The public is divided on whether the U.S. government is doing enough to fight Ebola abroad and at home. When it comes to fighting the outbreak in West Africa, about four in ten (45 percent) say the U.S. is doing enough and a similar share (40 percent) think the U.S. is NOT doing enough. Opinion of whether the U.S. government is doing enough to protect Americans from Ebola is similar; about half (48 percent) say the government IS doing enough and 44 percent say the government is not doing enough. Republicans (56 percent), women (49 percent), and those with less than a college degree (47 percent) are more likely to say that the U.S. government is NOT doing enough to protect Americans from Ebola.

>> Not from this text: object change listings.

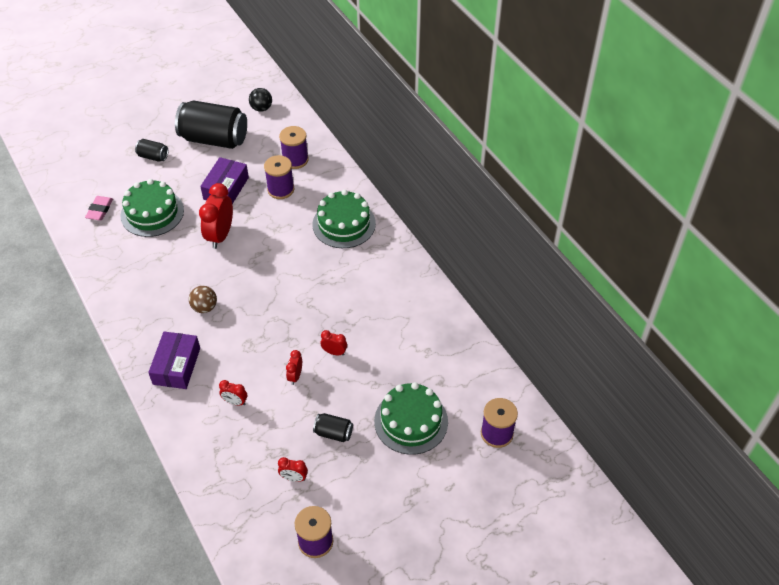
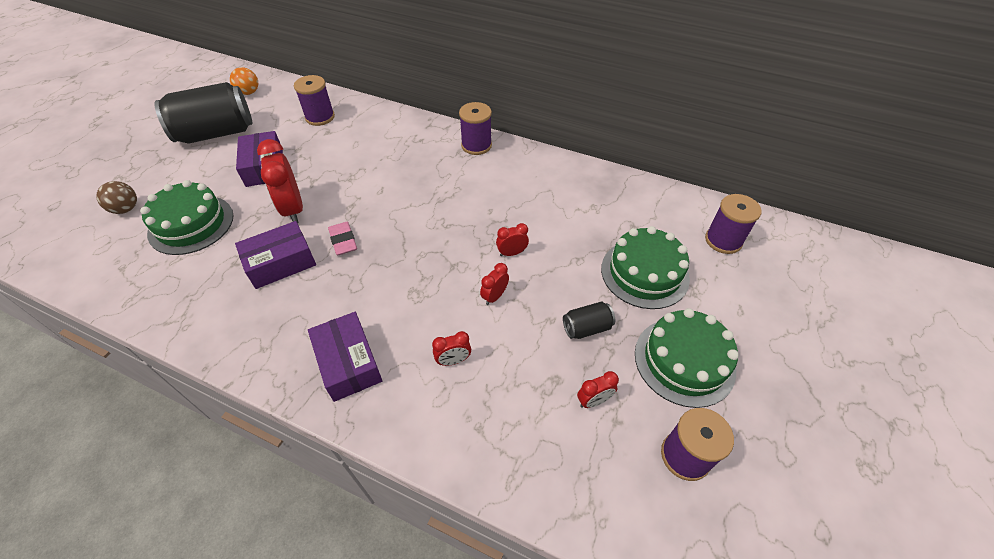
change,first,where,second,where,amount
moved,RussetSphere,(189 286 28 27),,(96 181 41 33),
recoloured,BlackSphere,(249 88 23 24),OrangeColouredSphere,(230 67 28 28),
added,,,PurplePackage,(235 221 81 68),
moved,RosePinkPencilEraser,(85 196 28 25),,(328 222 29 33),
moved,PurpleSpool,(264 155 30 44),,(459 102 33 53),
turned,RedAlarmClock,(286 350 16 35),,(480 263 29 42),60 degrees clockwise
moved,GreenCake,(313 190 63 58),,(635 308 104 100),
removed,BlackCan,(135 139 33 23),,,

Most Americans think that U.S. contributions of money, resources, and personnel to fight Ebola in Africa help protect the health of Americans by limiting the spread of Ebola to the U.S. (68 percent) and a somewhat smaller share think these contributions help improve the U.S. image around the world (56 percent). However, when asked if these efforts help the U.S. economy by averting economic crisis in Africa, most (57 percent) said they do not have much impact.
When asked the MOST important reason for the U.S. to contribute to these efforts, the top two are to help protect the health of Americans (39 percent) and to save lives in the African countries affected (37 percent). Much smaller shares say the most important reason for the U.S. to contribute is to help ensure U.S. national security (10 percent), to improve the U.S. image around the world (5 percent), or to help protect the U.S. economy (4 percent).
The main way the public thinks the United States should help to fight the Ebola outbreak in West Africa is by providing medical supplies (93 percent), followed by investing more money in Ebola research (83 percent), sending medical personnel to train and assist doctors (81 percent), and providing financial aid (73 percent). Fewer, but still a majority, think that the United States should send troops and military personnel to help move supplies and set up treatment facilities (54 percent).
Rating The Amount Of Media Coverage
Most Americans think the amount of time the U.S. news media has spent covering the Ebola outbreak is appropriate. Over half (54 percent) say the media has spent about the right amount of time covering the Ebola outbreak in Africa, while about two in ten (19 percent) say the media has spent too much time covering the outbreak and a similar share say say too little (22 percent). Similarly, over half (56 percent) say the media has spent the right amount of time covering the cases of Ebola in the U.S., while 23 percent say the media has spent too much time and 17 percent say it has spent too little.
NOTE: These questions were asked as part of the October 2014 Kaiser Health Tracking Poll. For more results from that survey, including methods, see: Kaiser Health Tracking Poll: October 2014.
A second nurse tested positive for Ebola on October 15, after the survey came out of the field.
The survey was in the field October 8-14, after the announcement on September 30 that the first U.S. case of Ebola had been diagnosed in Dallas. The second U.S. case, a nurse who became infected while treating the Dallas patient, was announced on October 12, midway through the survey field period. A second nurse tested positive for Ebola on October 15, after the survey came out of the field.